Broadly, the CCPA grants rights to California consumers (i.e., residents) and imposes obligations on covered entities regarding how they process a California consumer’s personal information. In terms of what constitutes personal information, the CCPA’s definition is extremely broad—in some respects broader than the GDPR’s.[7]
Specifically, the CCPA defines personal information as information that reasonably “identifies, relates to, describes, is reasonably capable of being associated with, or could reasonably be linked, directly or indirectly, with a particular consumer or household.” Examples of personal information subject to the CCPA include, but are not limited to, names, mailing addresses, Social Security numbers, unique personal identifiers (including a device identifier; an Internet Protocol address; and cookies, beacons, pixel tags, mobile ad identifiers, or similar technology), online identifiers, passport numbers, financial information, email addresses, driver’s license numbers, and biometric information.

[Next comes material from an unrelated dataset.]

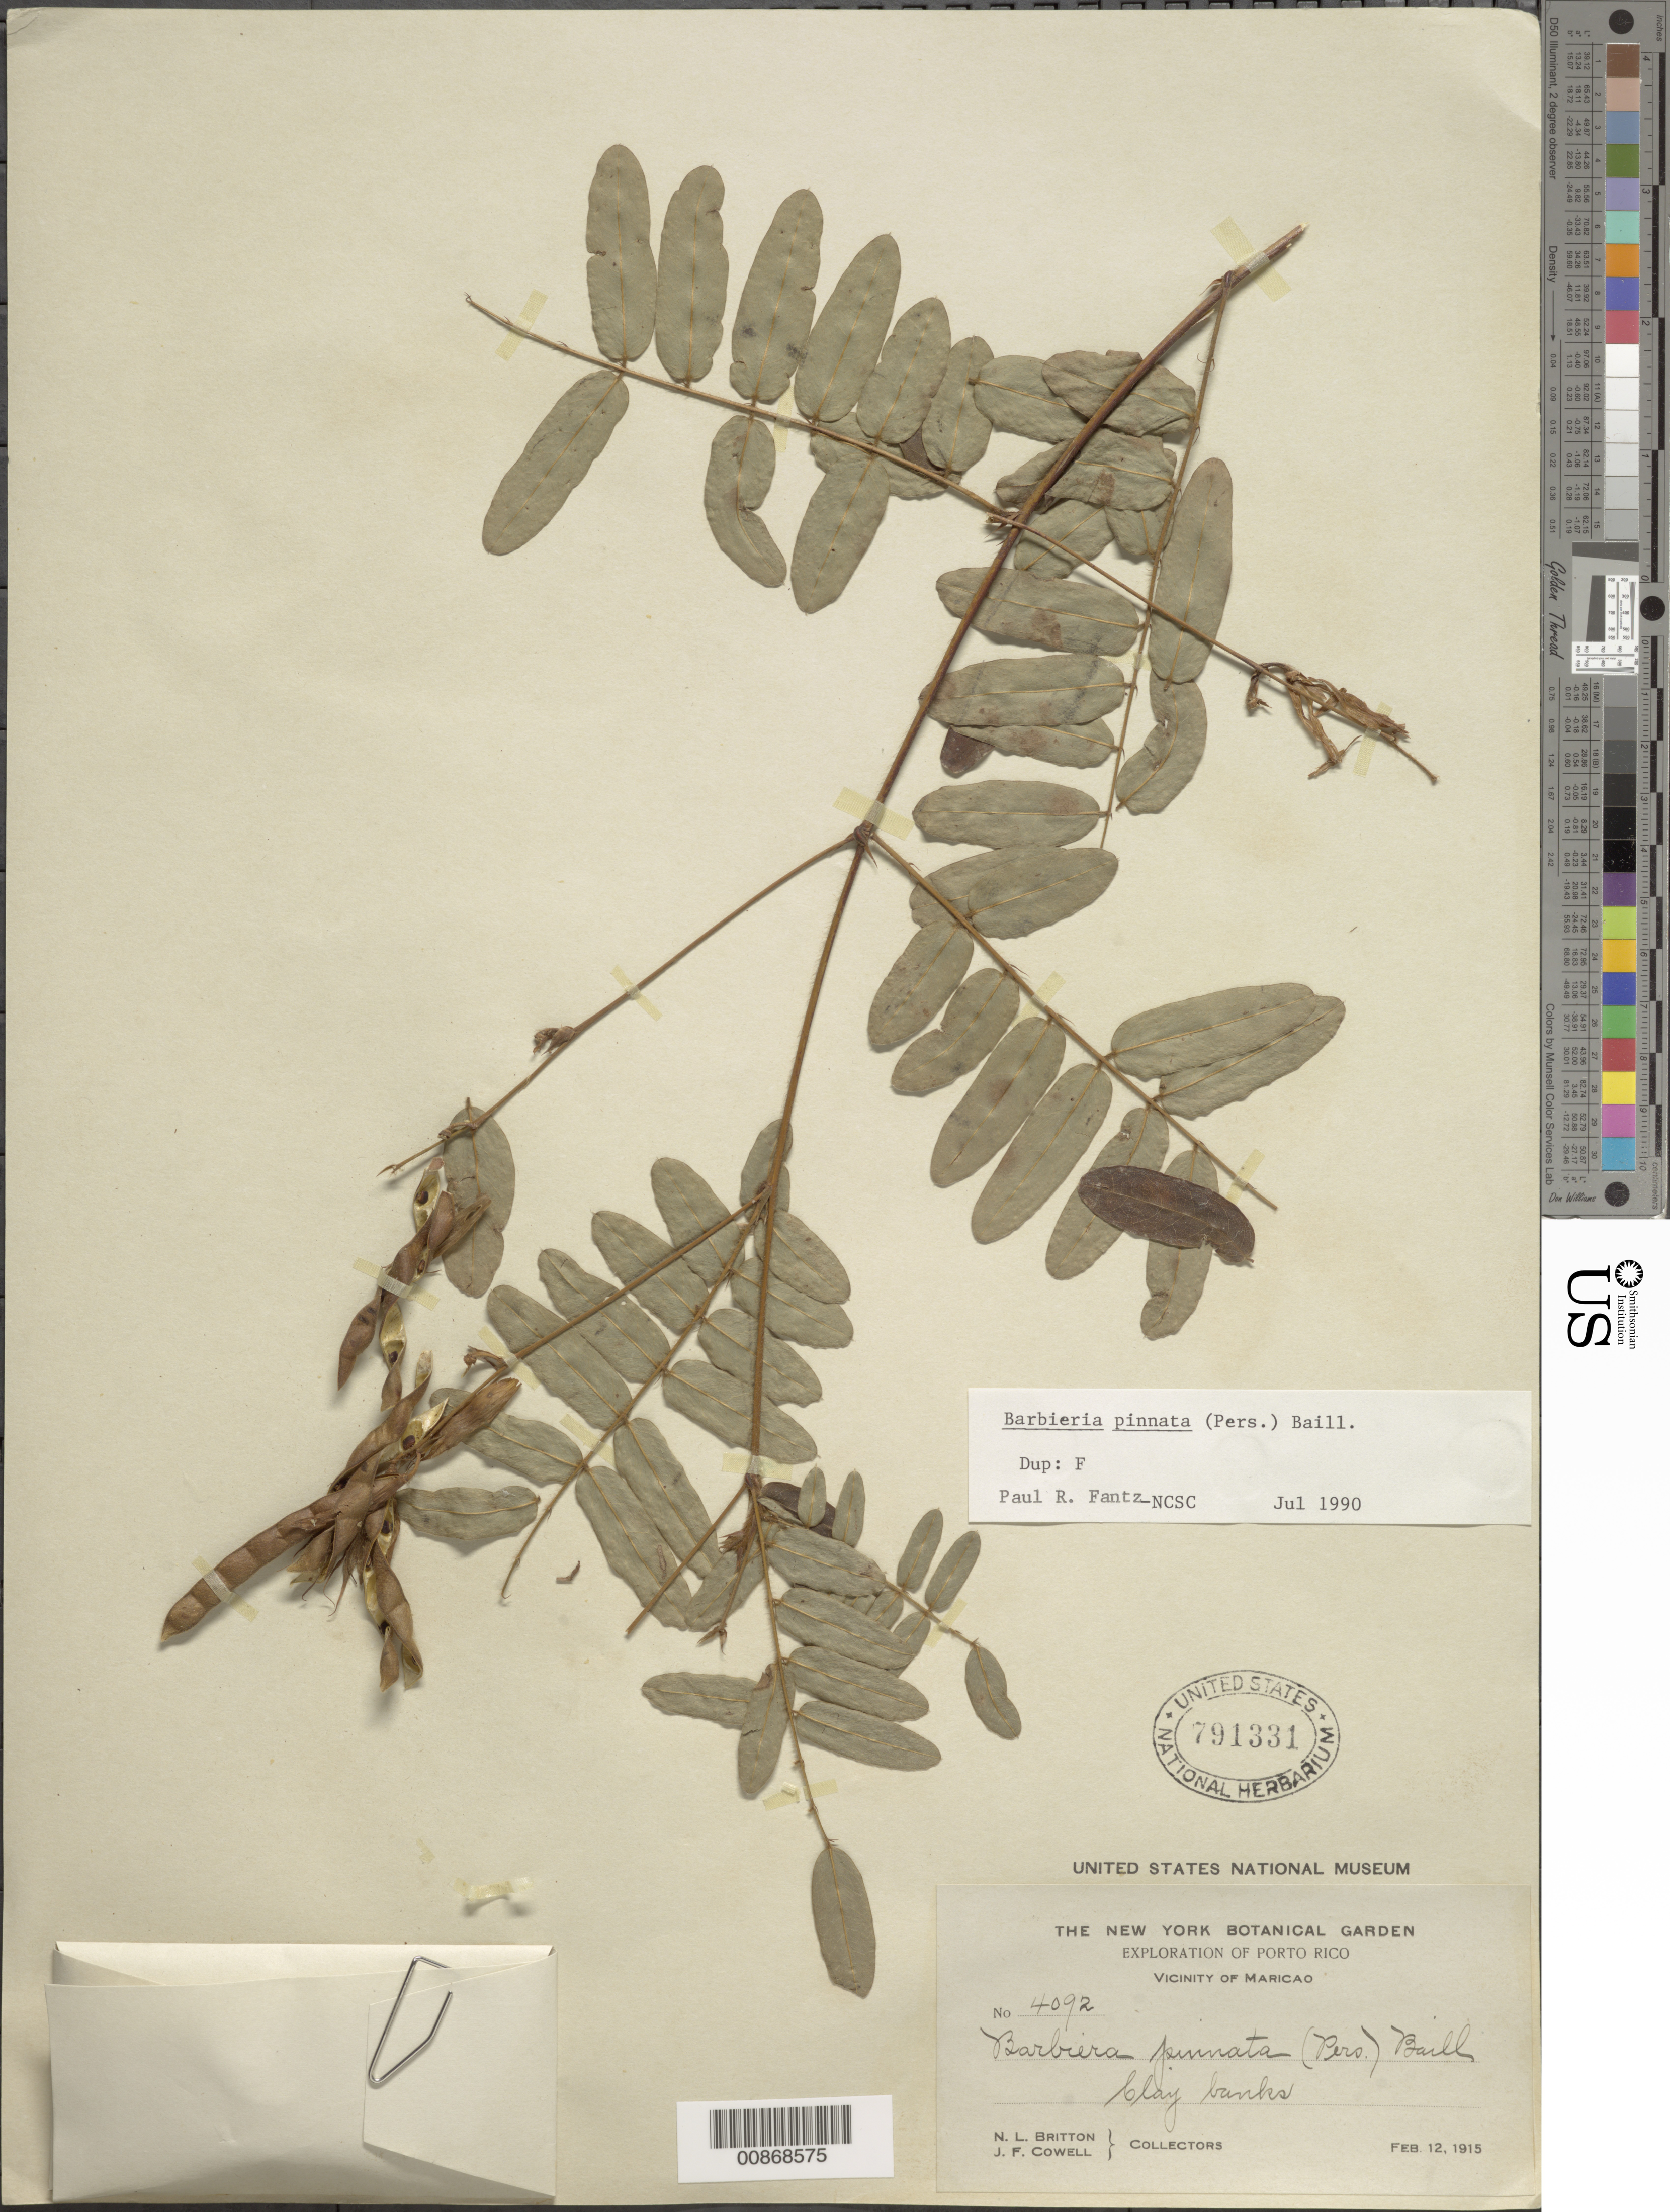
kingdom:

The bottom line is that the CCPA covers all personal information that can be linked to a household or individual in California. The linkage to a household is an area where the CCPA appears to go beyond the GDPR, which generally focuses only on individuals. There are a few key exclusions, however, of which businesses should be aware. For example, the CCPA currently does not apply to personal information collected in the human resources or business-to-business contexts, though these exemptions are set to expire on January 1, 2023.
In determining the most efficient use of a business’s limited resources, understanding the CCPA’s enforcement mechanisms and penalties, as well as California’s enforcement priorities, can become almost as important as understanding what is required to comply. Violations of the CCPA’s substantive provisions are enforceable by California’s Office of the Attorney General.[8] A limited private right of action also exists.
The CCPA fixes statutory damages of $2,500 for each violation, or $7,500 for each intentional violation, with the California attorney general issuing these fines.[9] However, before the attorney general can bring an action for violation of the CCPA, a business must be given 30 days’ notice to cure the violation, with fines potentially being assessed if the issues are not resolved. While the notice provision provides some level of comfort for businesses, implementing a “cure” within 30 days, especially if it fundamentally alters a company’s data governance practices, could be an onerous task. Moreover, as discussed in further detail below, this 30-day cure period will not be guaranteed under the CPRA.
In addition to attorney general enforcement, the CCPA includes a limited private right of action for Californians in certain data breach scenarios. If a data breach occurs and the business failed to implement and maintain reasonable security procedures and practices, a private right of action could cost as much as $100–$750 per consumer per incident or actual damages, whichever is greater.[10] Class action lawsuits are also contemplated—a class of consumers can sue a business stemming from a data breach when the business egregiously does not establish reasonable safety measures to prevent the data breach.
Nonetheless, there are a few key exclusions with respect to the scope of the CCPA. For example, the law does not restrict a business’s ability to collect or sell a consumer’s personal information if every aspect of that commercial conduct takes place outside of California. Additionally, the CCPA does not apply to information that is subject to other federal regulations, including the Health Insurance Portability and Accountability Act of 1996, the Gramm–Leach–Bliley Act, the Fair Credit Reporting Act, or the Driver’s Privacy Protection Act.[11]
Since the law became enforceable on July 1, 2020, there has been little news from the attorney general about enforcement. This likely is due to the existing 30-day cure period discussed above.